─── TEXT UNDER STUDY

Master,
Your recent pictures have you looking like sapphire—whose wrappings require swift removal so you could shine unabated, and I can bury my face in the warmth of your chest where it smells most like you. This public display of affection will appear unseemly and unbecoming conduct of a respectable lady in your locality, but only an actual arrest can stop me from maintaining you in a state of undress all day this weekend. Perhaps it is to the stars that we must give our thanks for keeping us just out of reach of one another, at least for the time being, so we could avoid jail time.
Speaking of sapphires, I once dreamt of it on a ring next to diamonds and a dome of gold. I had it first on my finger, then kept it in my pocket for safekeeping from a recent but rapidly receding flood. As I assessed what little to no damage the water did to my home, I was ever mindful of the ring and tempted to take it out to admire it on my finger again. That was a good sign, according to the dream officials.
Today’s love story is based on Guillermo del Toro’s The Shape of Water. Like all stories, there’s much to take from it—for this one in particular is symbolic of the struggle of an invisible, vulnerable minority coming together through shared memory of isolation and pain against some tyrannical members of the majority, cavalier about the value of life. But for our purposes, I will write only about love—though now that I think about it, all struggles do emanate from love of sorts: love for another, love for ourselves, love for a fellow human being, love for life itself. For love gives us courage in the face of fear and of the terrible consequences of failure.
In one scene, we see Giles with his best friend, Elisa—the protagonist of the story, who is in love with a humanoid sea creature. They are in a diner, about to order pie from a young man. Giles is clearly anxious. He stands before a rotating display case stacked with radioactive-green key lime pie, lamenting how it tastes like ash in his mouth. He recounts Greek mythology to Elisa—particularly that of Tantalus, who was condemned to thirst and hunger for eternity while standing in a pool of fresh water beneath a tree full of fruit, because each time he bent to cup the water, it would recede, and each time he reached for a fruit, the branch would move out of reach.
And this, Giles explains, is why tantalise means “to tempt with something just out of reach.” Someone is tantalising enough to Giles that he keeps returning time and again to the diner for the revolting key lime pie, which has most certainly been mass-produced by someone who has never seen or tasted a real key lime pie before. When the young man takes his order, Giles feigns enthusiasm for the pies, contradicting wildly his earlier disdain for them.
This was Baltimore, USA, 1962—in a rather conservative area and precarious moment in time—so we might expect that their love story would not have a happy ending. Indeed, it did not. The young man reveals himself to be not only homophobic but racist too, when he refuses to allow people of colour to sit in his largely empty “family-friendly” diner. Put simply, when it comes to love, physical attraction matters perhaps only in the beginning, for even the most beautiful face can turn very ugly in an instant when matched with an ugly personality. All the usual perceived differences are really just differences of form, not of essence, and not what matters when it comes to love. Besides, people are often never what we think of them before getting to know them properly and by this I mean, their character, personality, values and so on. This is why the title The Shape of Water is apt—for water is essential to us in every way except its shape. Being amorphous, love too can take many shapes.

──────
─── DATA TO PROCESS

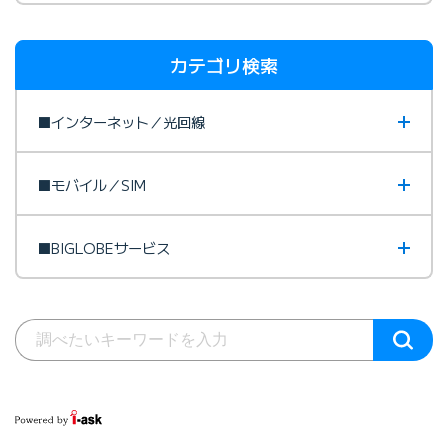
カテゴリ検索
■インターネット／光回線
■モバイル／SIM
■BIGLOBEサービス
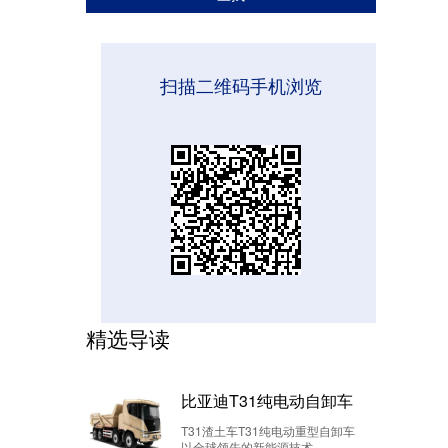
扫描二维码手机浏览
精选导读
比亚迪T31纯电动自卸车
T31渣土车T31纯电动重型自卸车
以全球领先的新能源技术...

──────

■ **EXERCISE SET**:
A. In the letter, write out the passage from "Speaking of sapphires, I" up to and including "the dream officials.", substituting "storm" for "flood".
B. Copy every line of the records word for word, leaving the pictures out.

■ **TASK RESPONSES**:
A.
Speaking of sapphires, I once dreamt of it on a ring next to diamonds and a dome of gold. I had it first on my finger, then kept it in my pocket for safekeeping from a recent but rapidly receding storm. As I assessed what little to no damage the water did to my home, I was ever mindful of the ring and tempted to take it out to admire it on my finger again. That was a good sign, according to the dream officials.

B.
カテゴリ検索
■インターネット／光回線
■モバイル／SIM
■BIGLOBEサービス
扫描二维码手机浏览
精选导读
比亚迪T31纯电动自卸车
T31渣土车T31纯电动重型自卸车
以全球领先的新能源技术...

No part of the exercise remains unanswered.